Travel-writer and critic A.A. Gill says that first impressions are all you get of a place. Time does not clarify the foggy concepts, only fogs what you saw clearly from the start. I can see what he means after just two weeks in Prague, and I'm kicking myself for not capturing it in the first few days. This is my first time outside of the U.S., my first plane ride over the big ocean, a new big city to live in, an alien language to learn, a new weather system to acclimate to; a new beginning.
I left Austin in a huff, mad at the stress it put me through (or that I put me through and blame on place). I came here for a break, to learn to love being a student again, to learn to appreciate the good life that I have there yet have lost all sense of appreciation for. My sentences end prepositions in.
Prague is incredible. It's full of juxtapositions of old beauty and new grafiti, of centuries-long tradition and a few decades of Communism, ending only 15 years ago. The culmination of this semester will be a novella of an academic paper. Here, I've got room to think. It is all that I wanted and more. Day trips I couldn't have imagined in a day dream. My host family, on move-in day, brought me to Don Giovanni, managed to get me a ticket at the last minute. The performance was at the Narodni divadlo, the National Theatre, the same building with original baroque decor (or maybe rococco?) where Mozart directed the first performance about 300 years ago. Next week we go to South Bohemia to celebrate Masopost, which is sort of like the country bumpkin's version of Mardi Gras. We're going to make traditional masks, bake traditional sweets, make pottery, visit a castle. You know, the usual.

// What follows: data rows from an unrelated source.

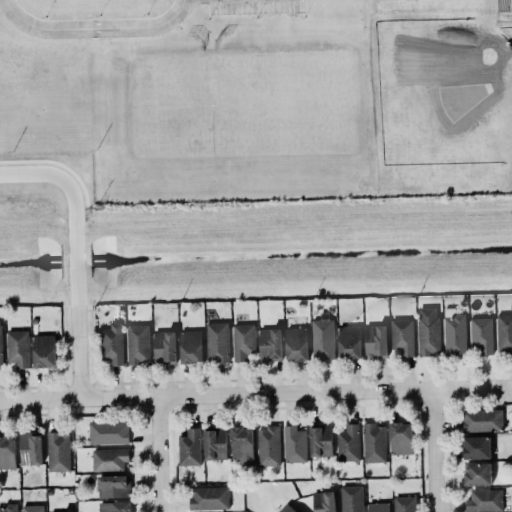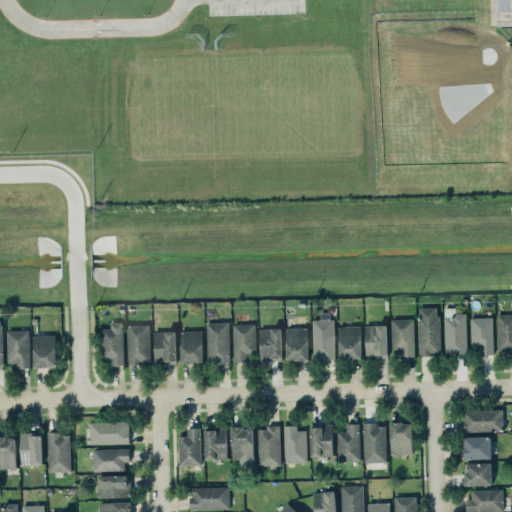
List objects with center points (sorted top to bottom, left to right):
road: (96, 28)
road: (64, 181)
road: (73, 261)
road: (76, 290)
building: (428, 330)
building: (455, 332)
building: (504, 332)
building: (482, 334)
building: (403, 335)
building: (323, 336)
building: (243, 340)
building: (376, 340)
building: (217, 341)
building: (349, 341)
building: (1, 343)
building: (112, 343)
building: (138, 343)
building: (271, 343)
building: (297, 343)
building: (165, 346)
building: (191, 346)
building: (18, 347)
building: (44, 350)
road: (79, 350)
road: (256, 391)
building: (483, 419)
building: (109, 432)
building: (401, 437)
building: (321, 440)
building: (348, 442)
building: (374, 442)
building: (215, 443)
building: (294, 443)
building: (243, 444)
building: (269, 445)
building: (477, 446)
building: (190, 447)
building: (31, 448)
road: (435, 450)
building: (7, 451)
building: (59, 451)
road: (159, 453)
building: (110, 458)
building: (478, 473)
building: (114, 485)
building: (210, 497)
building: (351, 498)
building: (484, 499)
building: (324, 501)
building: (405, 503)
building: (114, 506)
building: (378, 506)
building: (8, 507)
building: (33, 508)
building: (287, 508)
building: (61, 511)
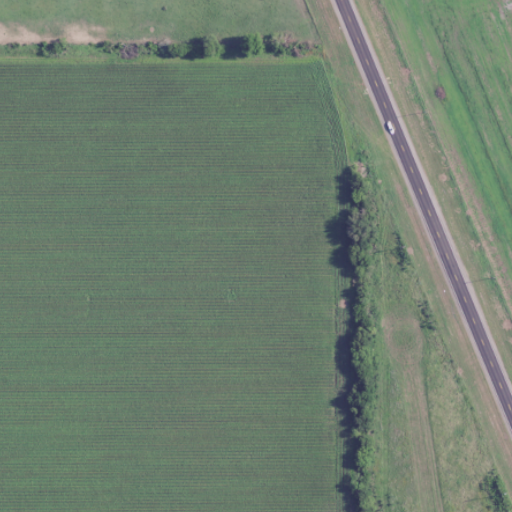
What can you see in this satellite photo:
road: (426, 207)
power tower: (403, 246)
power tower: (508, 494)
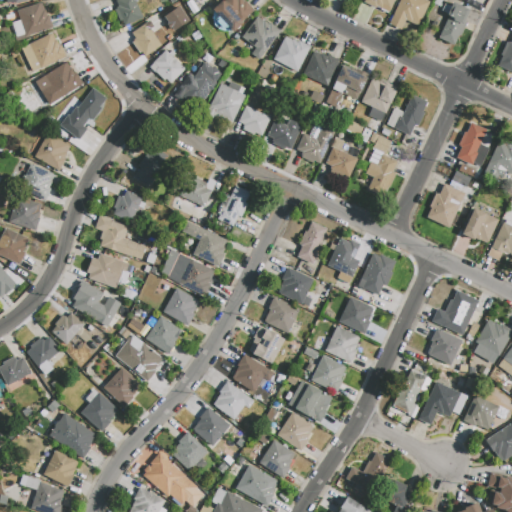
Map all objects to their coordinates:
building: (16, 0)
building: (205, 0)
building: (208, 0)
building: (11, 1)
building: (163, 1)
building: (380, 4)
building: (381, 4)
building: (474, 4)
building: (130, 10)
building: (179, 10)
building: (126, 11)
building: (192, 11)
building: (231, 12)
building: (232, 12)
building: (407, 12)
building: (408, 12)
building: (475, 12)
building: (34, 18)
building: (174, 18)
building: (30, 20)
building: (452, 23)
building: (454, 23)
building: (17, 29)
building: (259, 36)
building: (260, 36)
building: (143, 39)
building: (144, 40)
building: (41, 52)
building: (42, 53)
building: (289, 53)
building: (290, 54)
road: (401, 54)
building: (506, 55)
building: (506, 56)
building: (221, 64)
building: (165, 67)
building: (319, 67)
building: (319, 67)
building: (166, 68)
building: (348, 82)
building: (350, 82)
building: (56, 83)
building: (60, 84)
building: (197, 85)
building: (198, 86)
building: (377, 98)
building: (378, 98)
building: (225, 101)
building: (225, 103)
building: (253, 104)
building: (82, 113)
building: (83, 114)
building: (407, 115)
building: (405, 116)
road: (444, 118)
building: (251, 121)
building: (253, 122)
building: (374, 125)
building: (353, 128)
building: (385, 131)
building: (282, 133)
building: (283, 134)
building: (365, 136)
building: (470, 142)
building: (313, 143)
building: (315, 143)
building: (379, 143)
building: (471, 146)
building: (51, 151)
building: (52, 152)
building: (502, 156)
building: (499, 160)
building: (339, 162)
building: (340, 163)
building: (148, 166)
building: (150, 166)
building: (379, 168)
building: (462, 169)
building: (470, 173)
building: (381, 175)
building: (0, 179)
road: (267, 180)
building: (458, 180)
building: (460, 180)
building: (36, 181)
building: (37, 183)
building: (195, 189)
building: (195, 191)
building: (125, 205)
building: (443, 205)
building: (445, 205)
building: (126, 206)
building: (231, 206)
building: (233, 206)
building: (24, 213)
building: (25, 215)
building: (478, 226)
building: (479, 226)
road: (76, 228)
building: (116, 238)
building: (117, 238)
building: (504, 238)
building: (502, 240)
building: (169, 241)
building: (309, 242)
building: (311, 242)
building: (205, 244)
building: (206, 244)
building: (11, 245)
building: (13, 246)
building: (342, 256)
building: (343, 257)
building: (146, 269)
building: (105, 270)
building: (106, 271)
building: (186, 272)
building: (375, 273)
building: (376, 274)
building: (189, 275)
building: (2, 276)
building: (4, 282)
building: (294, 286)
building: (294, 287)
building: (364, 296)
building: (93, 304)
building: (94, 304)
building: (320, 304)
building: (179, 306)
building: (180, 307)
building: (455, 312)
building: (455, 314)
building: (279, 315)
building: (280, 315)
building: (355, 315)
building: (356, 316)
building: (65, 327)
building: (66, 327)
building: (137, 328)
building: (90, 329)
building: (161, 334)
building: (162, 334)
building: (489, 341)
building: (491, 341)
building: (264, 344)
building: (341, 344)
building: (265, 345)
building: (342, 345)
building: (442, 347)
building: (442, 348)
building: (42, 350)
building: (41, 353)
building: (310, 353)
building: (508, 356)
building: (137, 357)
building: (139, 358)
road: (202, 358)
building: (509, 358)
building: (473, 369)
building: (13, 370)
building: (13, 370)
building: (249, 373)
building: (327, 373)
building: (250, 374)
building: (328, 374)
building: (280, 379)
building: (292, 380)
building: (120, 386)
building: (121, 387)
road: (375, 389)
building: (409, 391)
building: (408, 392)
building: (511, 396)
building: (231, 400)
building: (229, 401)
building: (308, 401)
building: (310, 401)
building: (440, 402)
building: (441, 403)
building: (53, 406)
building: (97, 410)
building: (98, 411)
building: (479, 413)
building: (480, 413)
building: (271, 414)
building: (265, 423)
building: (208, 427)
building: (209, 427)
building: (294, 431)
building: (295, 431)
building: (71, 435)
building: (72, 436)
building: (263, 438)
building: (500, 442)
building: (500, 443)
road: (404, 444)
building: (186, 451)
building: (188, 452)
building: (276, 458)
building: (277, 458)
building: (59, 468)
building: (60, 469)
building: (223, 469)
building: (369, 473)
building: (219, 474)
building: (366, 475)
building: (171, 482)
building: (171, 482)
building: (255, 485)
building: (256, 485)
building: (498, 492)
building: (501, 492)
building: (396, 495)
building: (43, 496)
building: (218, 496)
building: (396, 496)
building: (45, 498)
building: (145, 502)
building: (146, 503)
building: (234, 505)
building: (350, 506)
building: (351, 506)
building: (473, 508)
building: (204, 509)
building: (471, 509)
building: (420, 510)
building: (423, 511)
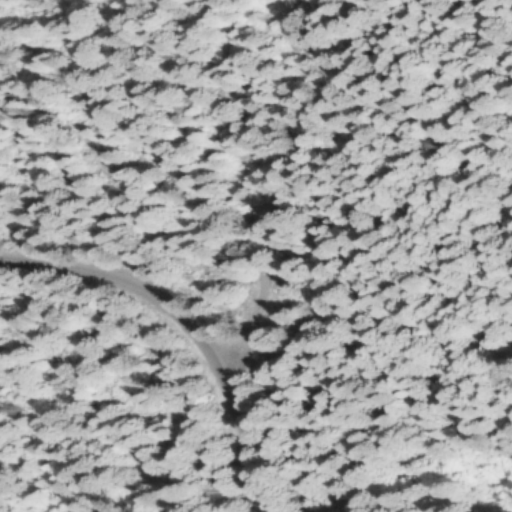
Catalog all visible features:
road: (189, 325)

But I am blogging next to Maggie, new schoolmate, from inside Villa Incognito, which professes inspiration from the Tom Robbins book. Never read it. Don't much care. Robbins is all over the walls, only English-speakers loudly speaking. Stevie Wonder emits from the badly-adjusted speakers. The barista loudly squeals the milk wand, which is completely unnecessary. My coffee-snobedness multiplies to new measures in this place. Good thing I ordered the green tea with jasmine.